X and Y is normal random var with mean(x) = 1 and mean(y) = 2 and variance(x)=1 and variance(y) = 4 and covariance(x,y)=1.

U = X-Y
V = X+Y

find E(U),Var(U),Cov(U,V)
• Jul 30th 2011, 12:57 AM
girdav
Re: expectation, variance, covariance
$E(U) =E(X)-E(Y)$, $\mathrm{Var}(U) = E((X-Y)^2)-(E(X-Y))^2$ and $\mathrm{Cov}(U,V)= E(UV)-E(U)E(V)$.
• Jul 30th 2011, 12:58 AM
bingunginter
Re: expectation, variance, covariance
Quote:

Originally Posted by girdav
$E(U) =E(X)-E(Y)$, $\mathrm{Var}(U) = E((X-Y)^2)-(E(X-Y))^2$ and $\mathrm{Cov}(U,V)= E(UV)-E(U)E(V)$.

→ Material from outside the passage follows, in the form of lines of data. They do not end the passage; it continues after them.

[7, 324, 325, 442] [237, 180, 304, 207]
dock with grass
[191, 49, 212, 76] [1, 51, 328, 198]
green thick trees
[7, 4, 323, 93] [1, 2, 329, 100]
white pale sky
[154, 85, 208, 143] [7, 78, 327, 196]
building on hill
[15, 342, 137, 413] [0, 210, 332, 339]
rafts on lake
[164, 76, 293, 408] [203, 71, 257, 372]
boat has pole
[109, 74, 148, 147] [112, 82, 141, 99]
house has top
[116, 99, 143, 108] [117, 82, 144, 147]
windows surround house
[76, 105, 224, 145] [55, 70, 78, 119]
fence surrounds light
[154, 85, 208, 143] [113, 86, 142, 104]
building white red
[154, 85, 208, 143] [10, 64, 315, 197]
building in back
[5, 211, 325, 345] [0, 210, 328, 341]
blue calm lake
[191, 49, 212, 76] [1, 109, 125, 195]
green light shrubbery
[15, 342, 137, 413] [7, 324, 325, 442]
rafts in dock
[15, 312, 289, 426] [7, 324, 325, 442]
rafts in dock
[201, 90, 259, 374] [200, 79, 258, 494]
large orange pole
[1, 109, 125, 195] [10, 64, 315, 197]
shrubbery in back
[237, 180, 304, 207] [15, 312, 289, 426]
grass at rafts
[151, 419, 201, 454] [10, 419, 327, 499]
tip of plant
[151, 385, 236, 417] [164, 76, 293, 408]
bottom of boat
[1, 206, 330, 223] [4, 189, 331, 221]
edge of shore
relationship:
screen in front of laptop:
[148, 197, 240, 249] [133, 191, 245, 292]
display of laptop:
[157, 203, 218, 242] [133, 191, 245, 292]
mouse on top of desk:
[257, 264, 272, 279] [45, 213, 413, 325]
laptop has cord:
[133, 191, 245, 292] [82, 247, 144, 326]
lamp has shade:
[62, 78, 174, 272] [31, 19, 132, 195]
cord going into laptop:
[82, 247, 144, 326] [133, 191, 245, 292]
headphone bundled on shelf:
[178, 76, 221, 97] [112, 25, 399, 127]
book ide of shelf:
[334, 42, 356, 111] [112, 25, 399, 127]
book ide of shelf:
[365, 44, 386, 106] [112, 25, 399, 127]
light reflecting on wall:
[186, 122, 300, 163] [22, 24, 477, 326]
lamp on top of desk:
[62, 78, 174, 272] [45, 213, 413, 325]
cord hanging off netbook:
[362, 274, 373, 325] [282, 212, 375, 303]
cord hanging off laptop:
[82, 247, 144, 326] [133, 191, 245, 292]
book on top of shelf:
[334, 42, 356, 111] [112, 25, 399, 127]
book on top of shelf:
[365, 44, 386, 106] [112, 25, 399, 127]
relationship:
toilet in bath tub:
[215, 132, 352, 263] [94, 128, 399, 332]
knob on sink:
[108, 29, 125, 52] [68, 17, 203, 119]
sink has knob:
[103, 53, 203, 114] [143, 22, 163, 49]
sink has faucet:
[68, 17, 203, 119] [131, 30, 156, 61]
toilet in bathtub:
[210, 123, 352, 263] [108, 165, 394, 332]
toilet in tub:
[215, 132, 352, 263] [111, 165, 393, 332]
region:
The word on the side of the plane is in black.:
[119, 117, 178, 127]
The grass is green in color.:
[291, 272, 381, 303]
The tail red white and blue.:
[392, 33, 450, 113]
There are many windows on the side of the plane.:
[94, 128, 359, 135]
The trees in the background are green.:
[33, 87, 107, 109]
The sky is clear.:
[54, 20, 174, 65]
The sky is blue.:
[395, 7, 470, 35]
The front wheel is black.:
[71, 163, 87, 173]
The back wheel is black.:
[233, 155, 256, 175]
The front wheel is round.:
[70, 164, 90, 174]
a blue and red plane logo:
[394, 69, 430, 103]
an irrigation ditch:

I thought that above only if x and y independent ?
• Jul 30th 2011, 01:04 AM
girdav
Re: expectation, variance, covariance
$E(X_1+X_2)=E(X_1)+E(X_2)$ for two integrable random variables is always true, but $\mathrm{Var}(X_1+X_2)=\mathrm{Var}(X_1)+\mathrm{Va r}(X_2)$ is true if $X_1$ and $X_2$ have a variance and $E(X_1X_2)=E(X_1)E(X_2)$. It's true when $X_1$ and $X_2$ are independent, but the last equality can be true even if $X_1$ and $X_2$ are not independent.